Not one to blindly trust a sudden windfall from a pamphlet under a chair, I made a small test transaction to my main wallet. I sent about $20 to make sure everything was working properly.
Thirty minutes later I had not so much as received a single confirmation. Okay, well maybe my fee just wasn’t high enough and miners aren’t picking it up. Doesn’t Bitcoin Cash advertise fast and nearly free transactions? I found the setting in the wallet that allowed me to raise my fee from “normal” to “urgent,” this was the maximum fee I could pay via this wallet. Let’s try again.
I sent a $3 transaction with the high fee category. Ten minutes later, no confirmations and no confirmations on my first transaction.
Alright, maybe I had an error with my address. I refreshed my address in the receiving wallet and sent to the new address. Two transactions of $3. Still no confirmations on any of the transactions.
At this point about an hour had passed, and I had sent 4 transactions, none of which had even received a single confirmation. Frustration replaced my excitement. The conference was ending, and I resigned to waiting to see if the network would eventually process my transactions.
I started doing a little more research at this point and saw that at times the last block was posted 20 minutes ago and the network was still waiting on a new block. There should be a block about every 10 minutes. I also discovered the hashrate had been worse than cut in half due to the debacle with Bitcoin SV.
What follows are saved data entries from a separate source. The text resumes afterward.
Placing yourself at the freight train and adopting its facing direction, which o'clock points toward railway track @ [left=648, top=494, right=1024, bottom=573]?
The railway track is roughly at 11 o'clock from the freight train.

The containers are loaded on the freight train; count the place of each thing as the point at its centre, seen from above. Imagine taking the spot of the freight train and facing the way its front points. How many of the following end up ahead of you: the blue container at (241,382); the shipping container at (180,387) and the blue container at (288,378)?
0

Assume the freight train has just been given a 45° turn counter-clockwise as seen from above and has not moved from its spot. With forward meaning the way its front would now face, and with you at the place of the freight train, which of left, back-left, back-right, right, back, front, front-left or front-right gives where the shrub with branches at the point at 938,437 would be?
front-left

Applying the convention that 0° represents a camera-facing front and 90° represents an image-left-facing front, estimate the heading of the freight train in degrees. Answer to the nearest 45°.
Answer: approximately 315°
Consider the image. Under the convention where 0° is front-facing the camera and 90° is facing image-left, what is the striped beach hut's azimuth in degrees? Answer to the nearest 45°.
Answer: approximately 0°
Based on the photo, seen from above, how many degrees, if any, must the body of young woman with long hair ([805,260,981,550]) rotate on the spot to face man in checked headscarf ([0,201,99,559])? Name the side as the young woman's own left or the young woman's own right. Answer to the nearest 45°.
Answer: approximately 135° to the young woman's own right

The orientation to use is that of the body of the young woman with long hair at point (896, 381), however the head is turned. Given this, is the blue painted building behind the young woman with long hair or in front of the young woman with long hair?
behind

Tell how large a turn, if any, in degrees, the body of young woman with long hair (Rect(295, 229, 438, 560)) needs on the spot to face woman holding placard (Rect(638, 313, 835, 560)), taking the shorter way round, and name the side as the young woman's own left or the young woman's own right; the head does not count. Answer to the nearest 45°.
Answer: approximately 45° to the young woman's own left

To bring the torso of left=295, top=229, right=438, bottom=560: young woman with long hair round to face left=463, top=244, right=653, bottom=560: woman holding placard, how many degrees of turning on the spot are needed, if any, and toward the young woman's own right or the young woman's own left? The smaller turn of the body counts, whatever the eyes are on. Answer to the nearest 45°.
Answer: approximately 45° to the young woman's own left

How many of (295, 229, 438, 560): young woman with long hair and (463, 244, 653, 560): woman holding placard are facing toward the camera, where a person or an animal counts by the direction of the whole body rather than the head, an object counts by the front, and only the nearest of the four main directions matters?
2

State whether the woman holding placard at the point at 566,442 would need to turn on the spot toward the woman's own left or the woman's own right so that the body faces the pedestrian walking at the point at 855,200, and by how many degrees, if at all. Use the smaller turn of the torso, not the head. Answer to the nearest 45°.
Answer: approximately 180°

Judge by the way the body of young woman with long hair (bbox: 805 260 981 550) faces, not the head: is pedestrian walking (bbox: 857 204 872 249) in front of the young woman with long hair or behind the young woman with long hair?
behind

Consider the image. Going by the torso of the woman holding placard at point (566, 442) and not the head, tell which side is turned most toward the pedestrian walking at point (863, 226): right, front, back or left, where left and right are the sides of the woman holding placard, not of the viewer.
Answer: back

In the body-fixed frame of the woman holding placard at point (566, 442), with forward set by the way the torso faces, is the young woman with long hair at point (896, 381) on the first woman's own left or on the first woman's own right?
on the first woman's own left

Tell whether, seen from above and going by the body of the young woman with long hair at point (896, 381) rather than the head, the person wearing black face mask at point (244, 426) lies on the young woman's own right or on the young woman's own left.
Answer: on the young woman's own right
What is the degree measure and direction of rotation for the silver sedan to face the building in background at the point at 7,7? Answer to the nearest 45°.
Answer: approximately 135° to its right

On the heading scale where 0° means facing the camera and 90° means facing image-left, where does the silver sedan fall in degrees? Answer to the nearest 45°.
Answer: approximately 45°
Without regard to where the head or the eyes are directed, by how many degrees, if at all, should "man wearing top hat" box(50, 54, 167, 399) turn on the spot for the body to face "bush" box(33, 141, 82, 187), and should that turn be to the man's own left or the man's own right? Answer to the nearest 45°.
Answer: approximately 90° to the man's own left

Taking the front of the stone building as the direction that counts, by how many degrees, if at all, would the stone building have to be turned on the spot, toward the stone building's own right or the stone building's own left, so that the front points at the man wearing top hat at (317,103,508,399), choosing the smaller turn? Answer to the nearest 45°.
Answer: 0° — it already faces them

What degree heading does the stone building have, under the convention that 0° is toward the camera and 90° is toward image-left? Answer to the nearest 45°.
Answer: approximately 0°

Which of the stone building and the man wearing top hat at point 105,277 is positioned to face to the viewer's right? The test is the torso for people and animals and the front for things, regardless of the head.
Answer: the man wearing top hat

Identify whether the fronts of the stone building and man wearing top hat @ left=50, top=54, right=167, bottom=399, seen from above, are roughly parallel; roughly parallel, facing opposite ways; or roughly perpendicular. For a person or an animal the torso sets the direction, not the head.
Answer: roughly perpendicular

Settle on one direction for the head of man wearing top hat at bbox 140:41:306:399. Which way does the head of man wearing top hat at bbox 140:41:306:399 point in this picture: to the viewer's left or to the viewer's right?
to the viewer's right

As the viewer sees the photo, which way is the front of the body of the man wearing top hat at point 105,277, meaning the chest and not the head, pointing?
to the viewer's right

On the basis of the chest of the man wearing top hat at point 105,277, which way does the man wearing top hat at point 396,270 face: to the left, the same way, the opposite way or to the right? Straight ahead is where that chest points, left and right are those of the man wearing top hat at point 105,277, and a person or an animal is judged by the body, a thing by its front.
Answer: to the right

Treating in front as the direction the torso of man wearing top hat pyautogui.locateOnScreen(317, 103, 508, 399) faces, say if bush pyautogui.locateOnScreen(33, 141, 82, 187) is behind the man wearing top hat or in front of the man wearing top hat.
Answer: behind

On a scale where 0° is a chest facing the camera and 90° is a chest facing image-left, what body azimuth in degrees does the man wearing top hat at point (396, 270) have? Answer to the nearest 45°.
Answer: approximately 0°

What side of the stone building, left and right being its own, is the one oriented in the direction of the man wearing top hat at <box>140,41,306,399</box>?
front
Bitcoin Cash had branded itself as the fast and cheap alternative to Bitcoin, yet my experience with it was anything but that.
The transactions did finally confirm and settle — five hours from when I sent the first transaction. Now, we can’t know exactly why this happened. The problem may have been on the wallet side. The wallet was the official Bitcoin.com wallet, so regardless of whether this was an issue with the wallet or the Bitcoin Cash blockchain, it reflected extremely poorly on Bitcoin.com and Bitcoin Cash.
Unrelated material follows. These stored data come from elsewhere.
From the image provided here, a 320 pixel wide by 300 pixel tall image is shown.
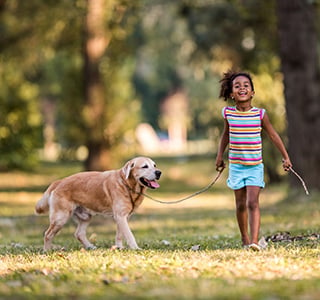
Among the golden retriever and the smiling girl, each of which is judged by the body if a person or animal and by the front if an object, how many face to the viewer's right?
1

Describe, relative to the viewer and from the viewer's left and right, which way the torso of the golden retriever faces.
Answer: facing to the right of the viewer

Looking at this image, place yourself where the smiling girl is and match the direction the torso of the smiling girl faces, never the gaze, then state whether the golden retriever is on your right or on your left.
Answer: on your right

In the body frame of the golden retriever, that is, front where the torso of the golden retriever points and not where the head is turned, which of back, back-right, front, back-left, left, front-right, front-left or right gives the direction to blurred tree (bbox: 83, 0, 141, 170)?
left

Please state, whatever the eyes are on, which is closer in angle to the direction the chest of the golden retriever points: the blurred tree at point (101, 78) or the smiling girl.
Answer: the smiling girl

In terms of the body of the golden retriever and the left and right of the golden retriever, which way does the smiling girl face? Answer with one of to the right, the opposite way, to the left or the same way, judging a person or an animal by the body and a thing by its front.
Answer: to the right

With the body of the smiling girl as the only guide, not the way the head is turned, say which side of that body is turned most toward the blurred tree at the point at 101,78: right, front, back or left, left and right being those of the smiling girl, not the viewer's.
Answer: back

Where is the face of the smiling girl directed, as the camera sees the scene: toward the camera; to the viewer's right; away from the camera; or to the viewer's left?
toward the camera

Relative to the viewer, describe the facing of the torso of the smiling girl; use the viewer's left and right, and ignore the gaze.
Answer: facing the viewer

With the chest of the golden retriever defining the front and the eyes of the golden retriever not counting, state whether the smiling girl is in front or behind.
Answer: in front
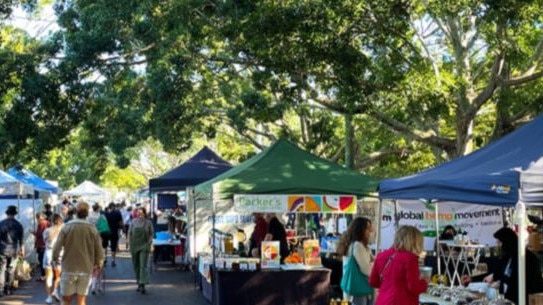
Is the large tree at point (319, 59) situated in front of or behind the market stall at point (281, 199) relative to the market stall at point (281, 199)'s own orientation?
behind

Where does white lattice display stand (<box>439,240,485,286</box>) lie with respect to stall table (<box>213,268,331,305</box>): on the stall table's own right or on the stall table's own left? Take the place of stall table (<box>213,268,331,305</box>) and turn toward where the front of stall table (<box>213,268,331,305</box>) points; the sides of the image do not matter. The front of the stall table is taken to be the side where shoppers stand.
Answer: on the stall table's own left

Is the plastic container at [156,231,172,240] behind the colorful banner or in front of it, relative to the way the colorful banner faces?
behind

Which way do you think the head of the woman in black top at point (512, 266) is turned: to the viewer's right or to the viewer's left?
to the viewer's left

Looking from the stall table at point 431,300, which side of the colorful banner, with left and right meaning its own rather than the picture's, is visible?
front

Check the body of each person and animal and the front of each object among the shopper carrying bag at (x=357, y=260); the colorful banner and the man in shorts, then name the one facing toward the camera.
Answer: the colorful banner

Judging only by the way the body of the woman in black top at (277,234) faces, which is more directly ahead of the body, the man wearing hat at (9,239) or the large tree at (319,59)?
the man wearing hat

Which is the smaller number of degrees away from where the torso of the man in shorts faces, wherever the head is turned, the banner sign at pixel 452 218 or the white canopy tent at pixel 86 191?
the white canopy tent

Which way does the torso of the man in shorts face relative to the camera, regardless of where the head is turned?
away from the camera

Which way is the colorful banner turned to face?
toward the camera

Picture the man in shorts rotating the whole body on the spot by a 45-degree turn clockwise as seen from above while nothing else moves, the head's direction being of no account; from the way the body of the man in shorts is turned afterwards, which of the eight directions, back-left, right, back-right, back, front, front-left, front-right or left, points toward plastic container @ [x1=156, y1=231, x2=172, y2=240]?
front-left
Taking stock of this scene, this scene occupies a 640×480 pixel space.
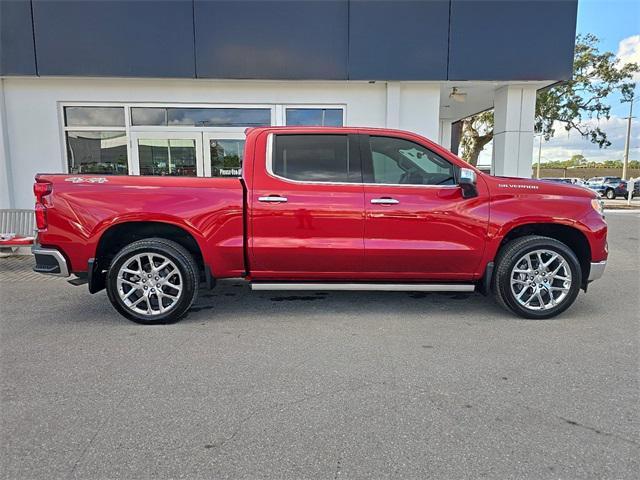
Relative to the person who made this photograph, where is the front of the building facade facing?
facing the viewer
The entire presentation was about how Bitcoin Cash is a fast alternative to cash (and Bitcoin) and that it should be used as such, yet when I actually attempted to use the network for what was practically the first time I was wishing I just had Bitcoin to send.
Ultimately I concluded that the Bitcoin Cash network appears to have truly suffered some damage due to the Bitcoin SV fork. If you examine the Bitcoin Cash hash power from before the fork to Dec. 15, it lost 80 percent of its previous hashing power. If you measure from its peak November hash power, it dropped from 8095 PH/s to 980 PH/s by December.
The network may be having trouble adjusting to the correct difficulty rate due to the volatility in the hashrate, or it could be suffering from something else that is harder to identify. I observed true abnormalities in the blocktime and the inability for nodes to confirm transactions that had been broadcasted for hours.
So, clearly, Bitcoin Cash has suffered a blow from the Bitcoin SV fork. The lack of cohesion in the community has gotten in the way of achieving the goal of the network, fast and cheap cash. The network has suffered on functionality and security levels due to the fork. Bitcoin Cash and Bitcoin SV have similar hashing power now, so there does not appear to be a true winner from a hash power perspective. This is dangerous to both chains and leaves both of them vulnerable to further discord.
The legacy of Bitcoin Cash is one of forking off, and it is no surprise its legacy produced another fork. The fact that the Bitcoin SV fork occurred indicates that both Bitcoin Cash and Bitcoin SV are vulnerable to additional forks. As long as factions within a community continue to fork off and achieve some sort of gain, it sets the stage for it to happen again… and again.
It seems the most important thing to do for either of these chains is to build a community identity that is greater than merely existing in opposition to another vision. Bitcoin Cash and Bitcoin SV mainly have defined their communities as “Not Bitcoin” or “Not Bitcoin Cash.” They are those that opposed the community created around other visions but only build community cohesion through dissent with a more established community.